Even if the evidence is not excluded, Falangetti said arguments like these could serve to discredit the filmmakers in the jury’s eyes.

Los Angeles police detectives told the Los Angeles Times that two handwriting experts linked Durst to a letter alerting authorities to a “cadaver” at Berman’s home. The link between this letter and Durst was first brought up on “The Jinx.”

Brafman said the letter will prove far more problematic for Durst than the recording, but that his defense will claim the connection is tenuous and the evidence could easily have been fabricated.

Jarecki and Smerling said in a statement that it was “not appropriate” for them to comment, given that they will likely be witnesses in the trial.

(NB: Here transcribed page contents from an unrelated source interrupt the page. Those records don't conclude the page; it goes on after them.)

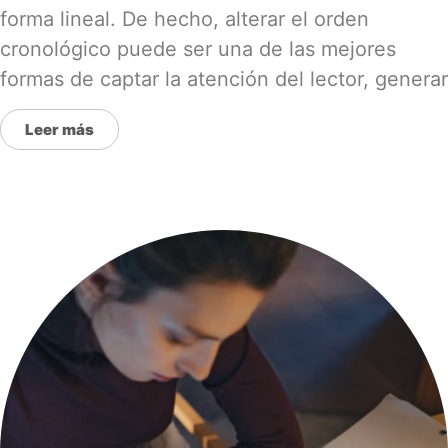
forma lineal. De hecho, alterar el orden
cronológico puede ser una de las mejores
formas de captar la atención del lector, generar
Leer más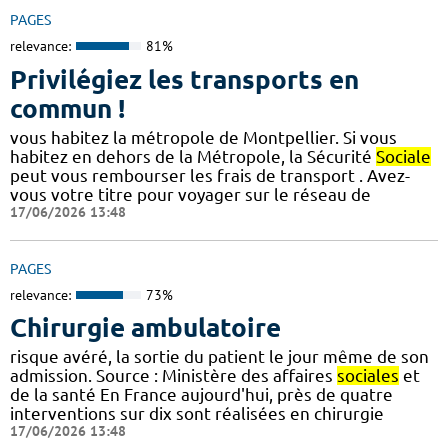
PAGES
relevance:
81%
Privilégiez les transports en
commun !
vous habitez la métropole de Montpellier. Si vous
habitez en dehors de la Métropole, la Sécurité
Sociale
peut vous rembourser les frais de transport . Avez-
vous votre titre pour voyager sur le réseau de
17/06/2026 13:48
PAGES
relevance:
73%
Chirurgie ambulatoire
risque avéré, la sortie du patient le jour même de son
admission. Source : Ministère des affaires
sociales
et
de la santé En France aujourd'hui, près de quatre
interventions sur dix sont réalisées en chirurgie
17/06/2026 13:48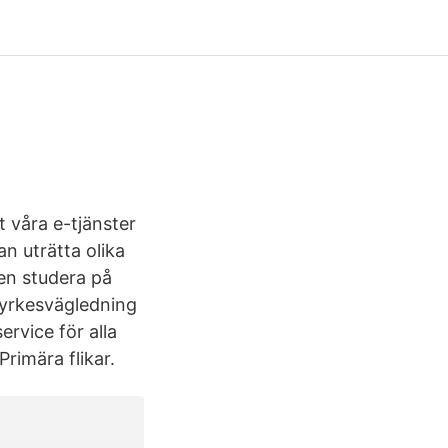
t våra e-tjänster
n uträtta olika
en studera på
h yrkesvägledning
ervice för alla
Primära flikar.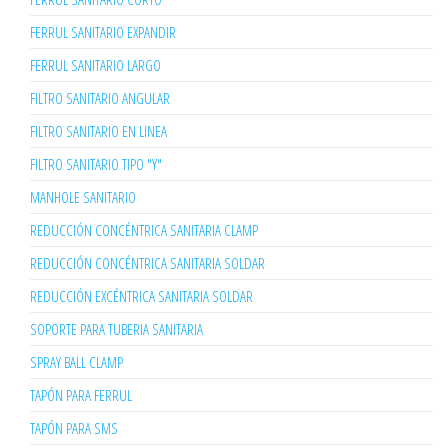
FERRUL SANITARIO EXPANDIR
FERRUL SANITARIO LARGO
FILTRO SANITARIO ANGULAR
FILTRO SANITARIO EN LINEA
FILTRO SANITARIO TIPO "Y"
MANHOLE SANITARIO
REDUCCIÓN CONCÉNTRICA SANITARIA CLAMP
REDUCCIÓN CONCÉNTRICA SANITARIA SOLDAR
REDUCCIÓN EXCÉNTRICA SANITARIA SOLDAR
SOPORTE PARA TUBERIA SANITARIA
SPRAY BALL CLAMP
TAPÓN PARA FERRUL
TAPÓN PARA SMS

DeGuerin could argue in court that media attention helped contribute to Durst’s arrest, the same argument he made in appearances last month. Media attention was a theme for Durst’s defense in the Black trial as well, with DeGuerin arguing back then that Jeanine Pirro, the Westchester County District Attorney at the time, drove Durst into hiding by vilifying him publicly.

But Brafman believes that this time, that argument is likely to fall flat, as Durst actively sought out that attention.

“A judge is not going to be particularly sympathetic about publicity that a defendant himself created, because he did not have to participate in this show,” Brafman said. “It was a terribly, terribly stupid thing for him to do, to agree to this interview.”